The day was as predicted, relentless ice-rain, and for now, we are still awaiting the arrival of the snow. This evening I watched the local news program.   I tend not to watch local news because by and large, it has very little news content.   On any given night they read off the number of people murdered in St. Louis for that day, and pretty much, that is all we get to hear.   (Can you believe it, St. Louis has been named the most dangerous city in the U.S.?   Don't answer that because yes, you probably can.)   Anyway, today, no murders.   Instead, a solid hour of weather news.   I sat there thinking that we all know that the weather is bad.   They have already told us what to expect.   Why then are you going on and on about it for a whole hour?   Intriguingly, where's the other news?   You know, that boring stuff like a typhoon killing 146 people in the Philippines?   No, instead, we went "live" all over the viewing area to hear various reporters tell us that the weather is bad and snow is on the way.

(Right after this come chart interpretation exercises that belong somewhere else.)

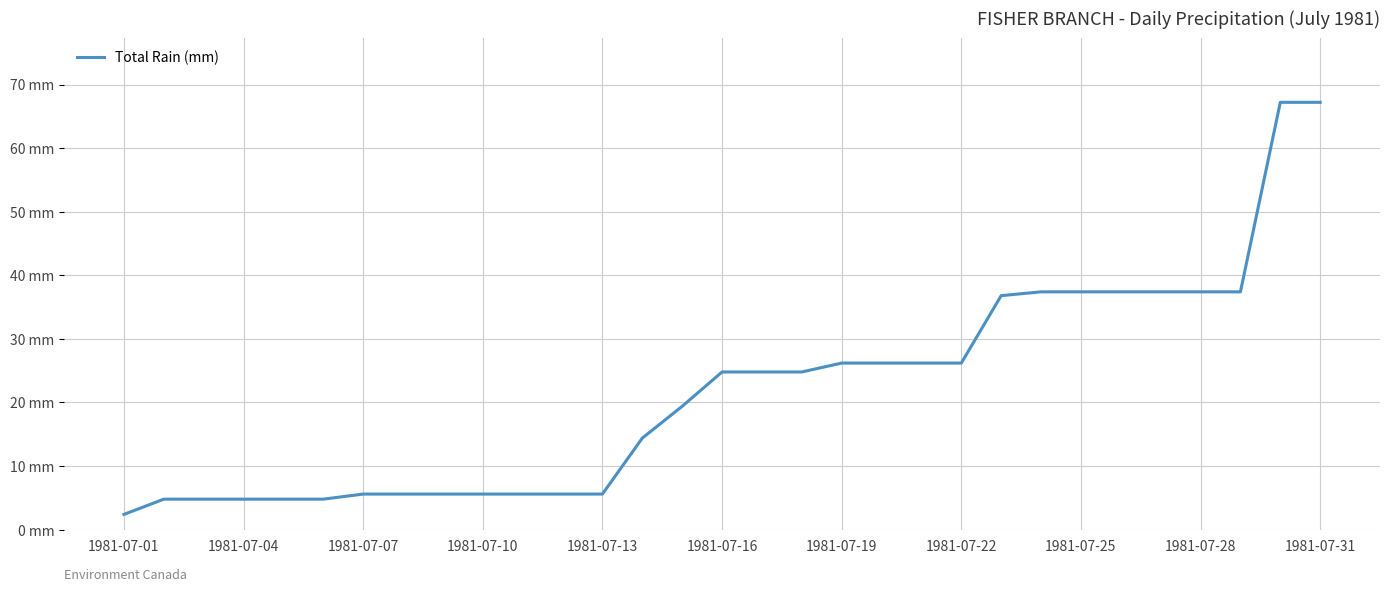

Reading left to right, extract all data points from this chart.

2.4	4.8	4.8	4.8	4.8	4.8	5.6	5.6	5.6	5.6	5.6	5.6	5.6	14.4	19.4	24.8	24.8	24.8	26.2	26.2	26.2	26.2	36.8	37.4	37.4	37.4	37.4	37.4	37.4	67.2	67.2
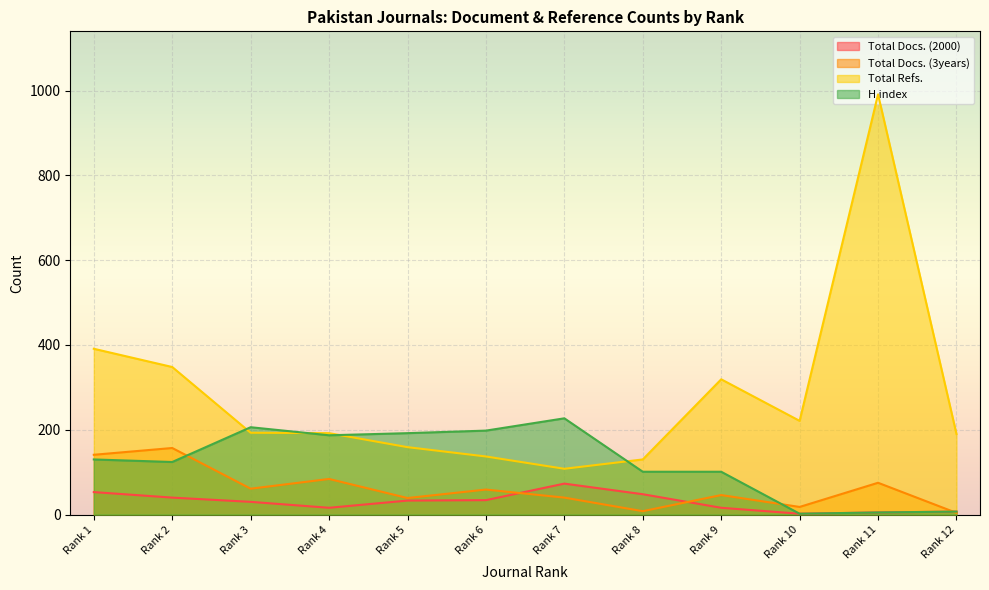

True or false: H index and Total Docs. (2000) cross at least once.

False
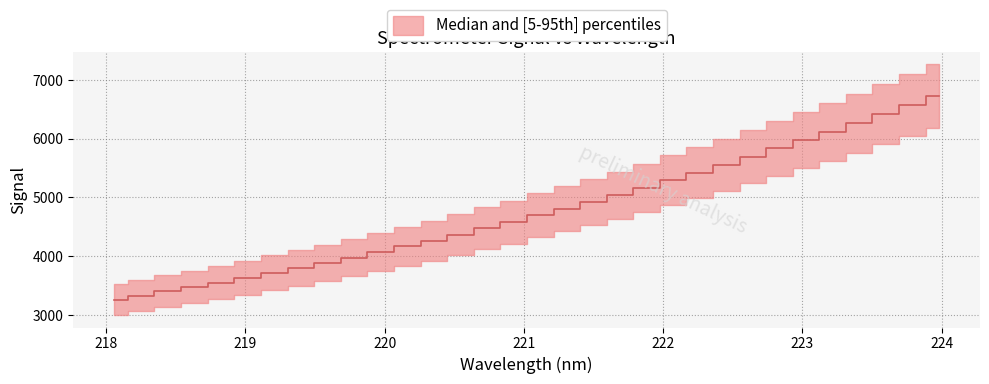

What is the smallest value displayed?

3260.7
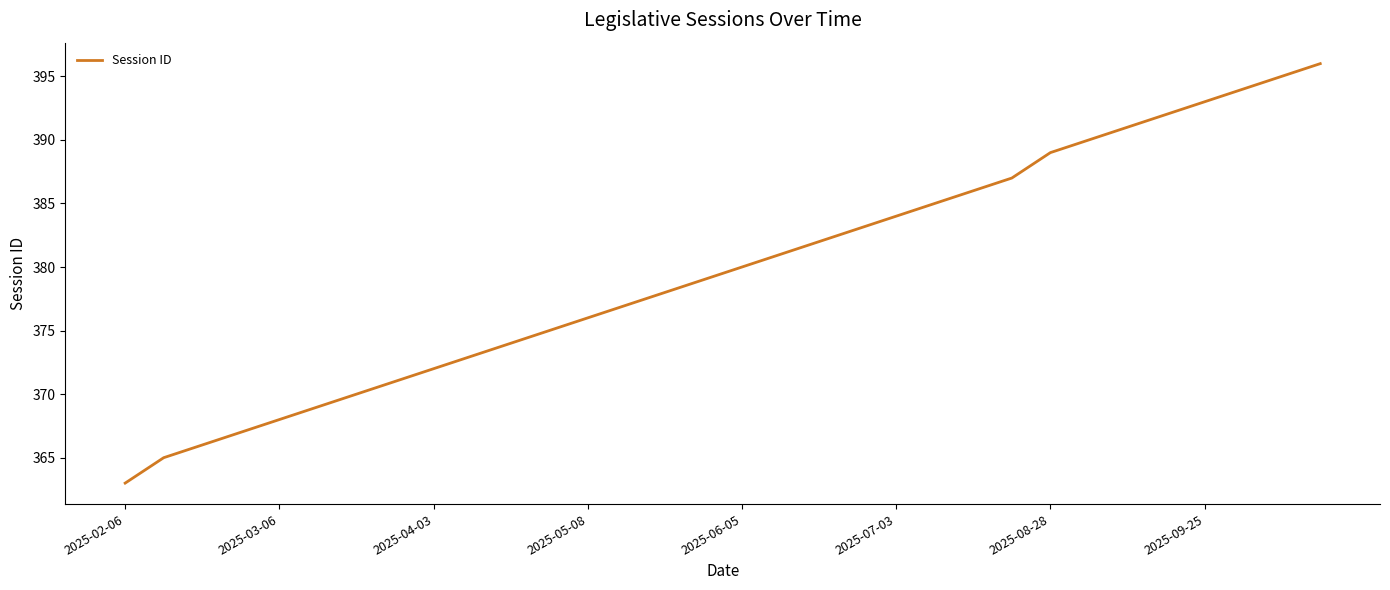

What is the minimum value shown in the chart?

363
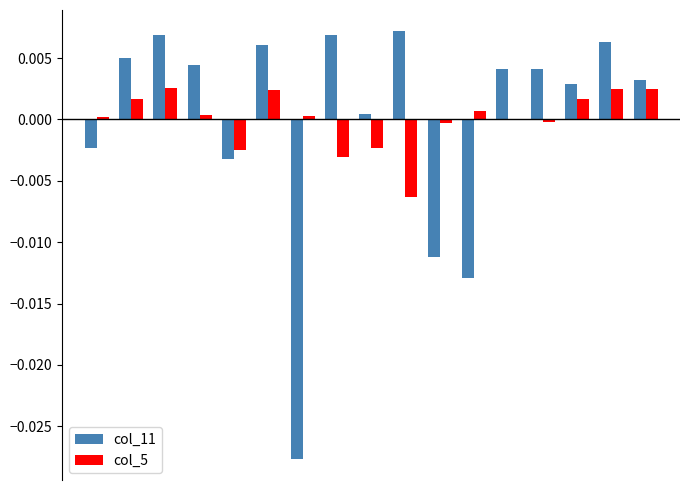

How many categories are shown in the chart?

17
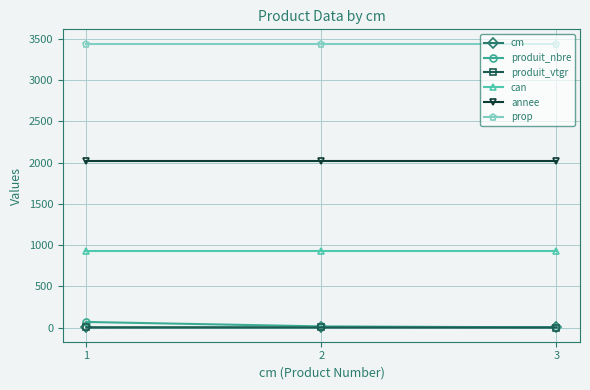

What is the average value of the can series?

931.0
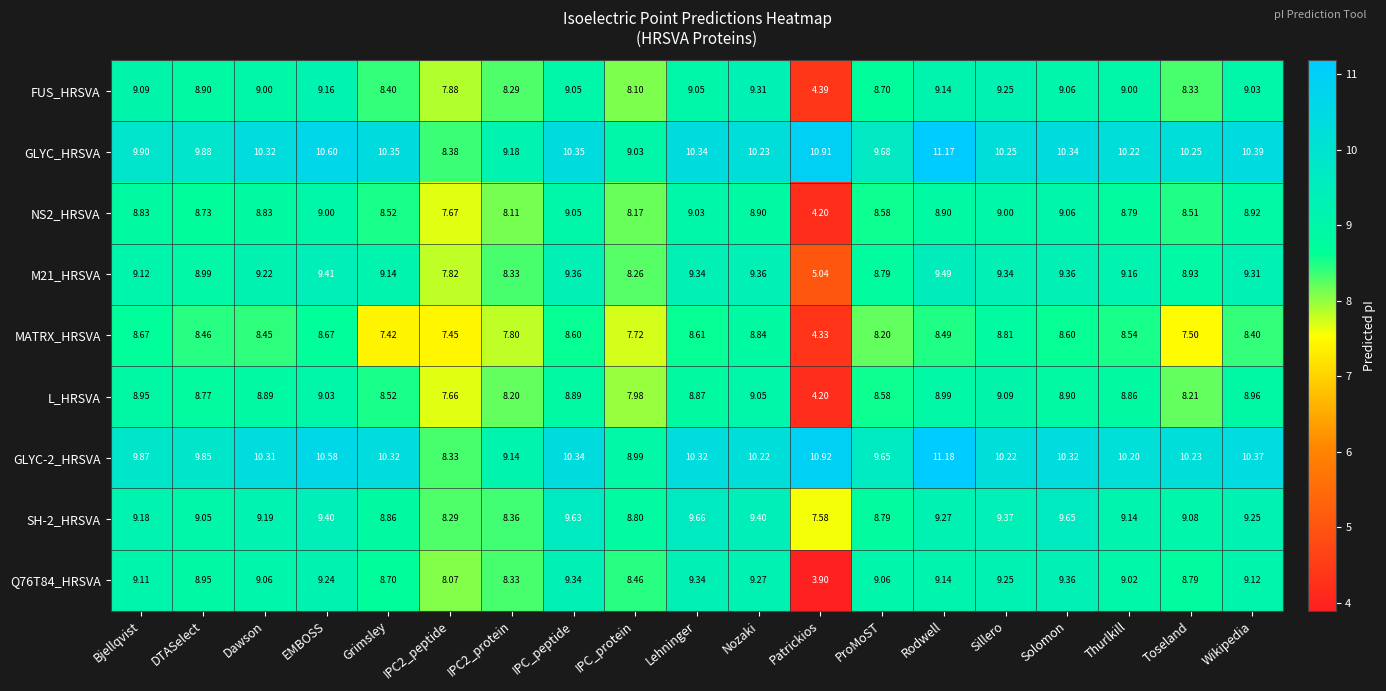

At which label does SH-2_HRSVA reach its peak?

Lehninger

OK, I suppose you have to forgive the local media for their news coverage.   The majority of people aren't really that interested in anything that goes on more than 50 miles from where they live.   Consequently, local media gauge their audience and give them what they perceive that they want.   However, in all this weather chaos, I find it incredulous at the amount of madness that seems to prevail.   Currently, the highway patrol are advising people not to travel unless their journey is absolutely vital.   Courtesy of the local news team, we had a live interview with some poor motorist stranded at a fuel stop.   The reporter asked him why he was out driving.   The driver responded that normally he would not attempt to drive in such treacherous conditions; however, tonight, he had an important high school basketball game to watch and that was why he was out on the road.   The reporter asked the valid question, given that all the schools were closed today, what made you think that a high school basketball game would be going ahead.   He sheepishly replied that as basketball was an indoor event, he assumed that it would go ahead as usual.

In our own small town, roads are currently, for the most part, impassable.   I am listening as I type to the emergency services on my scanner.   About an hour ago, the ambulance people were dispatched to a rural address to deal with someone complaining of a stomach ache; a stomach ache that he has had since yesterday morning.   Yesterday morning, evening and night, the roads were clear, the weather was fine.   He could have gone to see his GP.   He could have got a relative to drive you to the emergency room.   But no, he waited until the roads are impassable, and then calls the ambulance, which in turn, has to wait for MODOT to plow in front of them so that they can reach the address.   I know one cannot help being ill, but please, don't wait until the middle of the night to have people address something that has been manifest for 36 hours.

Hot on the heels of this, the police receive a call from someone reporting that a suspicious car has driven into the driveway of the house opposite.   The address is at the top of a steep hill.   The police have to wait for the city road crew to plow the road before they can respond.   They arrive, and find that the suspicious vehicle belongs to the owner of the house, who arrived home later than usual owing to the weather.   OK, it is really nice to have vigilant neighbors.  However, the reality in this case is that the neighbor saw what she thought to be a suspicious vehicle.   She then watched her neighbor get out of the vehicle, go to the front door of his house, unlock it with his key, and go inside.   It is only then, that she got on the phone to the police and told them only the first part of the story.

If this wasn't enough drama for one evening, 15 minutes later, one of the city road crews calls in to say that they have fallen off of the side of the road and that they are stuck.   They ask for the other crew to come and tow them out; and, as they hadn't bothered to put on the snow chains before they left, could that crew also bring their snow chains!